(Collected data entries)
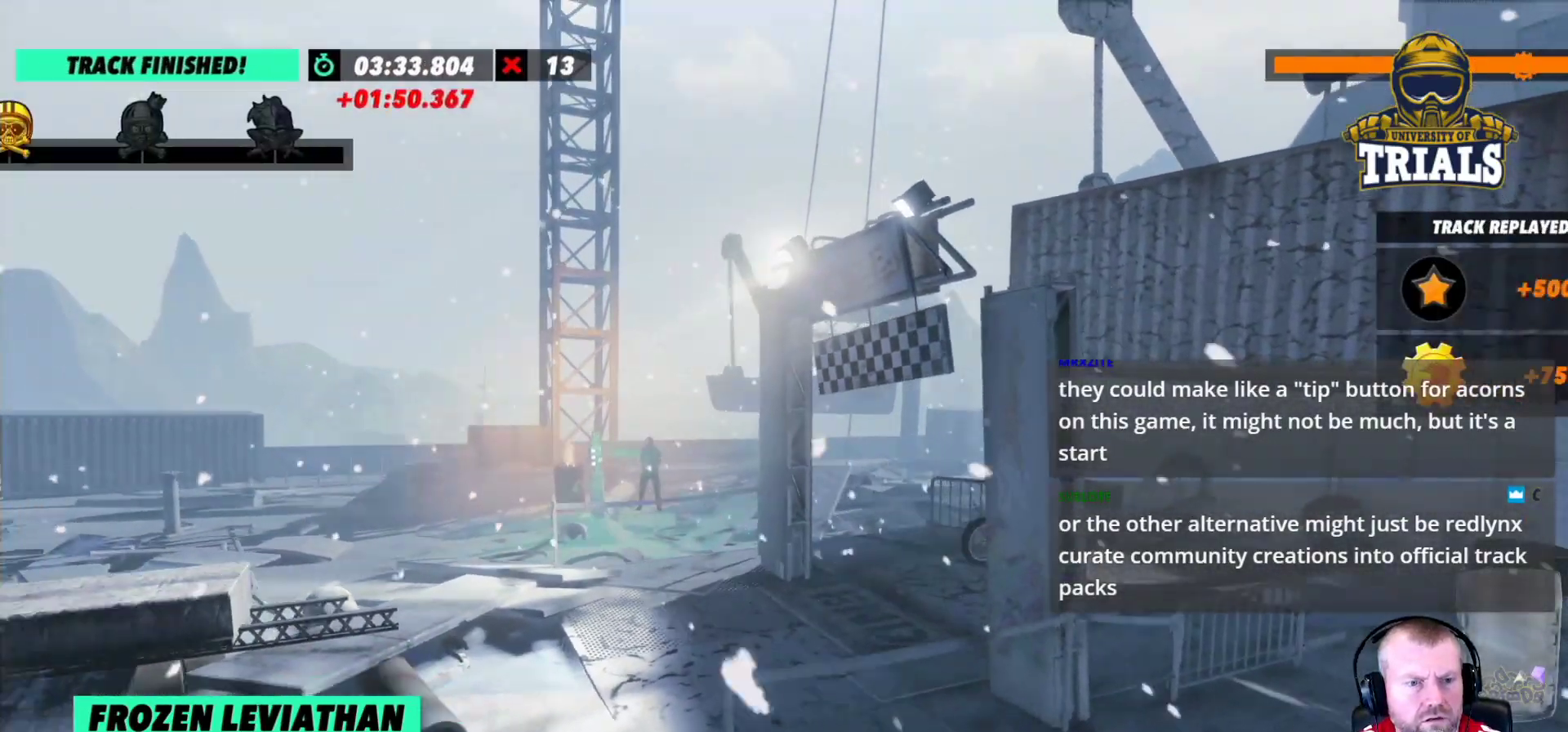
{"buttons": ["R2"], "left_stick": "center", "events": []}
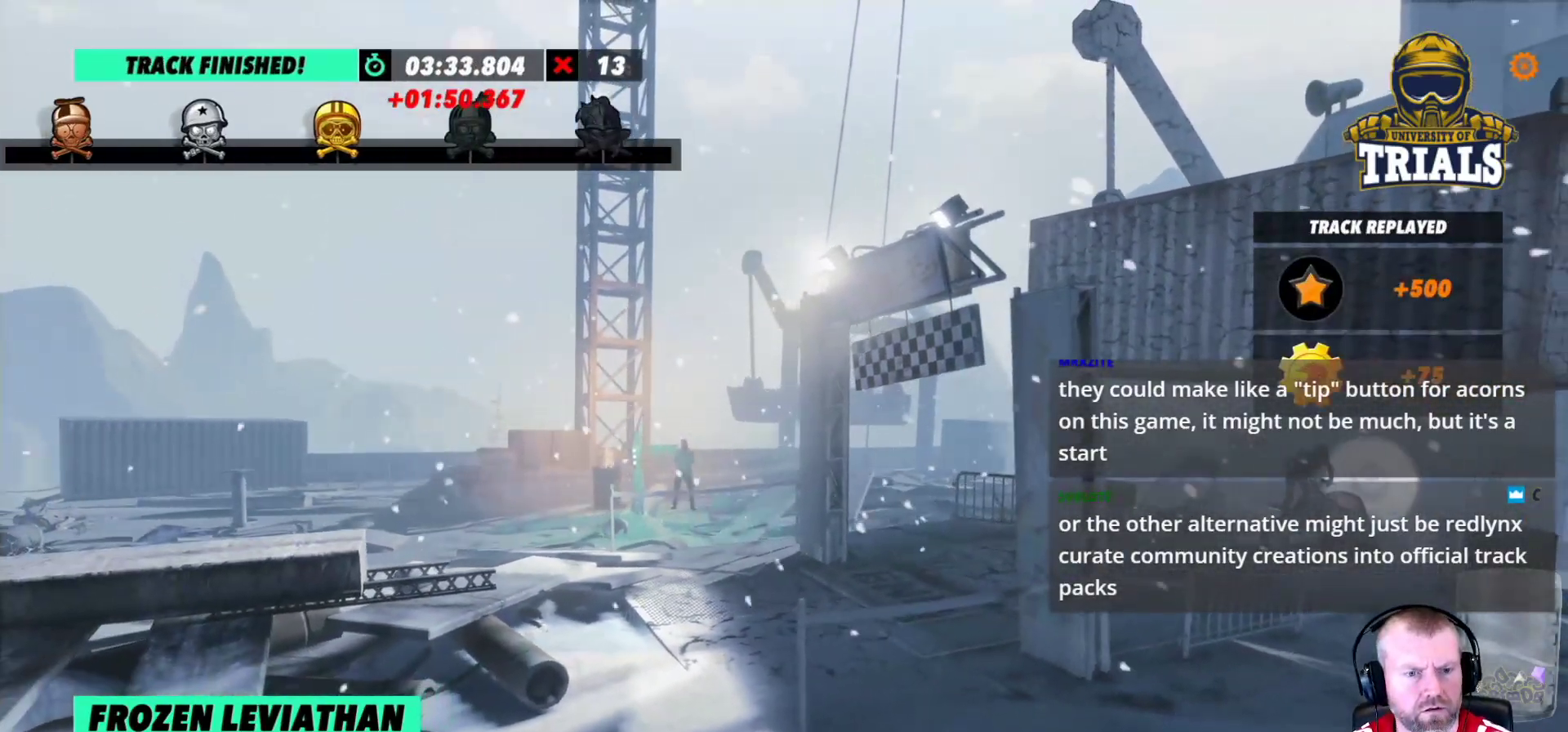
{"buttons": ["R2"], "left_stick": "center", "events": []}
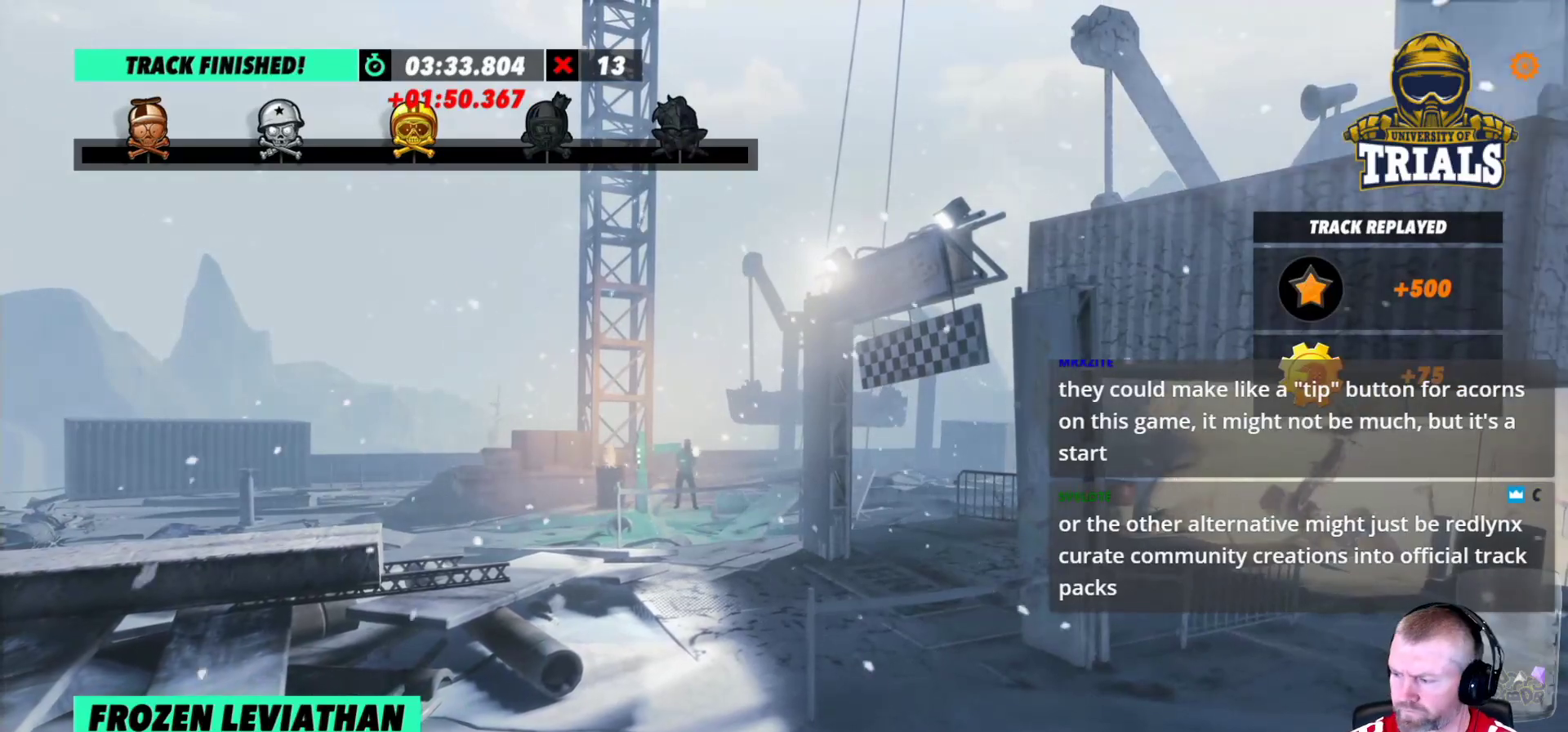
{"buttons": ["R2"], "left_stick": "center", "events": []}
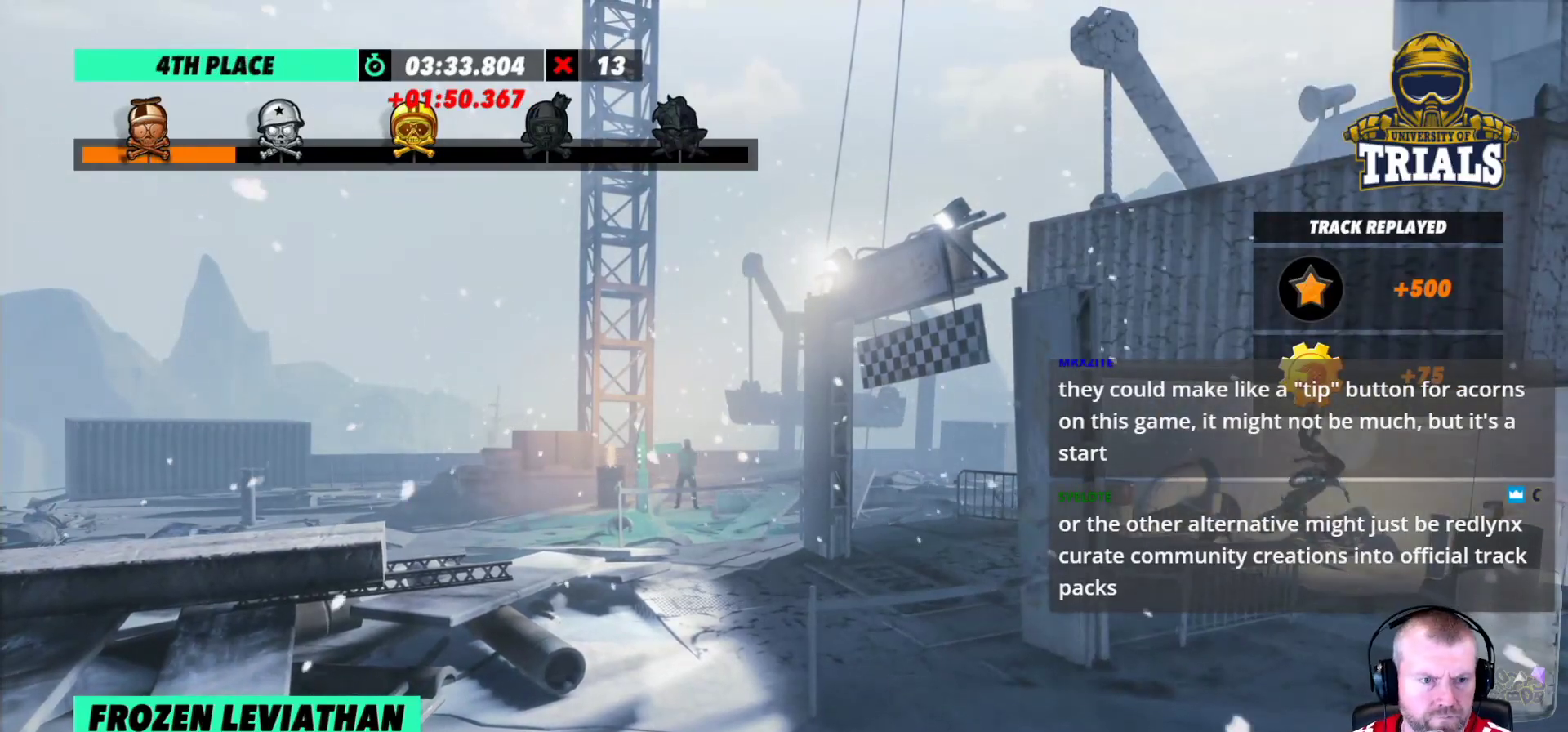
{"buttons": ["R2"], "left_stick": "center", "events": []}
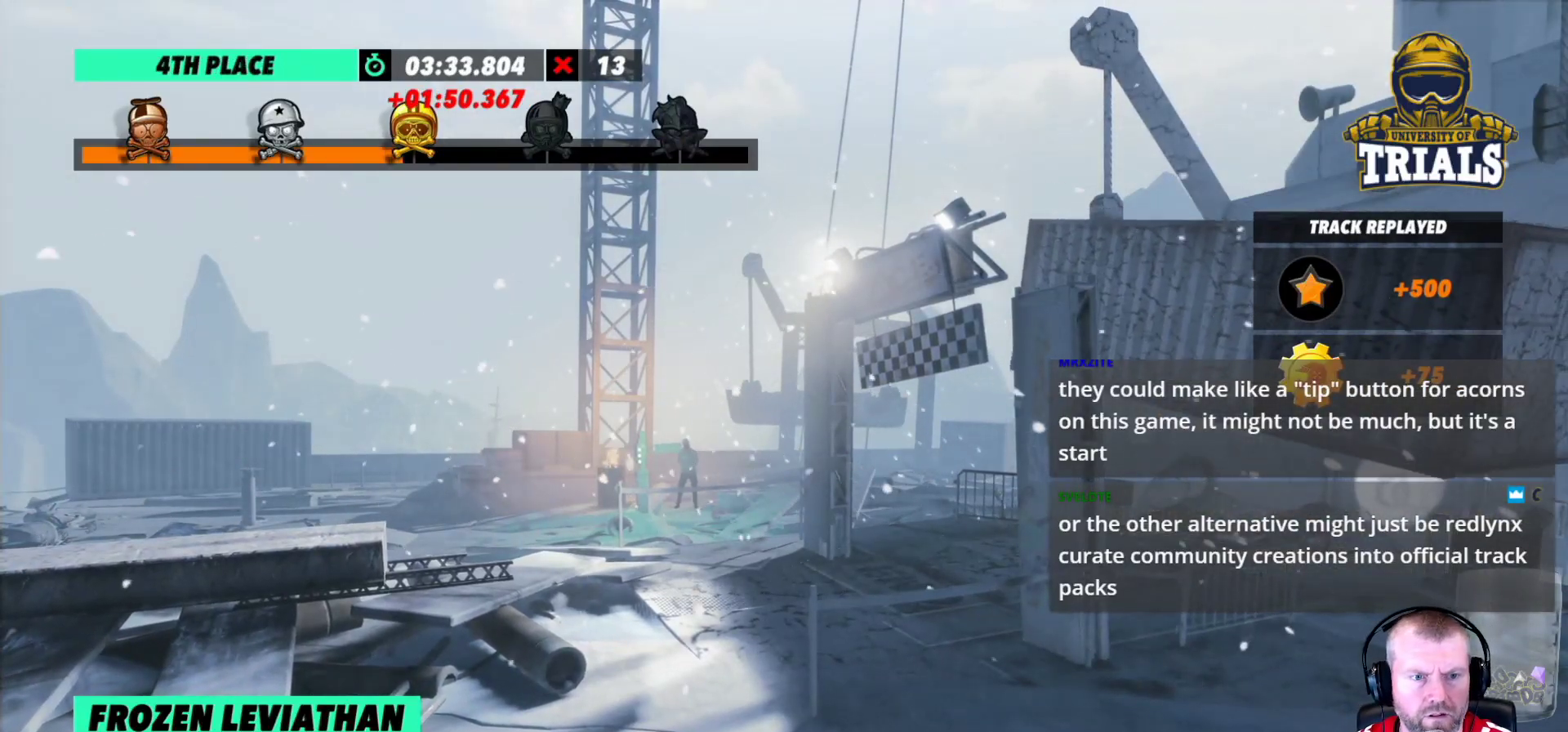
{"buttons": ["R2"], "left_stick": "center", "events": []}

YOUR ASSIGNMENT.
All entries above are to be set down word for word, and the pictures are to be left out.

REPLY.
{"buttons": ["R2"], "left_stick": "center", "events": []}
{"buttons": ["R2"], "left_stick": "center", "events": []}
{"buttons": ["R2"], "left_stick": "center", "events": []}
{"buttons": ["R2"], "left_stick": "center", "events": []}
{"buttons": ["R2"], "left_stick": "center", "events": []}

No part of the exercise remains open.